The STRIDE threat generation process puts threats into different categories according to what security objectives are affected. During risk assessment for each threat the risk level can be calculated separately for all the objectives. These objectives can however be amended with safety related ones, which solves the threat ranking issue and the fact that certain security threats can have impact on safety. This is what we have followed in our combined analysis method, which is depicted in Fig. 2.

4.4 Advantages of the Combined Assessment

The combined assessment has the following advantages.

Ruling Out Duplication of the Assessments. Safety and Security assessments have a lot of common, overlapping issues in all domains (such as hardware, information handling, etc.). As a natural advantage of the combined assessment, it saves a lot of effort by handling these commonalities at once.

Combined Safety and Security Catalog. The combined catalog is built from the Threat Catalog (of security assessment) and the Failure Catalog (of safety assessment). Its elements can be commonly addressed by the impact and likelihood assessments. This allows raising awareness on issues that has high impact or likelihood on both safety and security.

Supporting Multi-dimensional Decisions. One of the desired output of both the safety and the security assessments is to provide information on system development decisions (even if the system is deployed already). As we pointed out in the introduction, these are multi-dimensional decisions, that are supposed to find the balance between security, safety, privacy, reliability, power efficiency, and even price.

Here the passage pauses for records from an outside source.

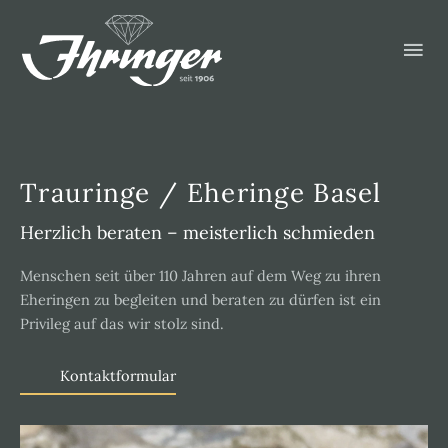
Zum
Hau
Inhalt
springen
Trauringe / Eheringe Basel
Herzlich beraten – meisterlich schmieden
Menschen seit über 110 Jahren auf dem Weg zu ihren
Eheringen zu begleiten und beraten zu dürfen ist ein
Privileg auf das wir stolz sind.
Kontaktformular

The combined assessment supports this decision by handling four factors at once: beside security and safety, privacy and reliability is also assessed. Privacy issues are part of the threat catalog, reliability issues are part of the failure catalog – and these are both utilized when the combined catalog is created.

5 Conclusion

Collaborative automation systems invoke fresh motivation for safety and security assessments, since they mix issues related to physical equipment (e.g. industrial machinery), data handling (e.g. storage and networking) and virtualized IT solutions (e.g. cloud computing).

When such Cyber-Physical Systems are used in industrial applications, both safety and security issues need to be covered, otherwise the meaning of IoT would quickly inflate from Internet of Things towards Internet of Trash. CPS systems that have elements with security vulnerabilities can be a potential threat to human life. Such ideas conceived our concept of creating a combined safety and security assessment method.

Our practical experiences of utilizing various standards when assessing complex and extensive CPS systems lead to the realization of a combined safety and security assessment method, described in this paper. The method builds upon STRIDE and FMEA approaches, and it uses a combined catalog for threats and failures – in order to conduct impact and likelihood assessments as an input for assessing risk.

The advantages of this combined assessment include (i) saving effort by handling the commonalities of separate assessments at once; (ii) utilizing the combined catalog for raising awareness on issues that has high impact or likelihood on both areas, and (iii) supporting multi-dimensional decision making by decreasing the problem space through tackling security, safety, reliability and privacy issues, as well.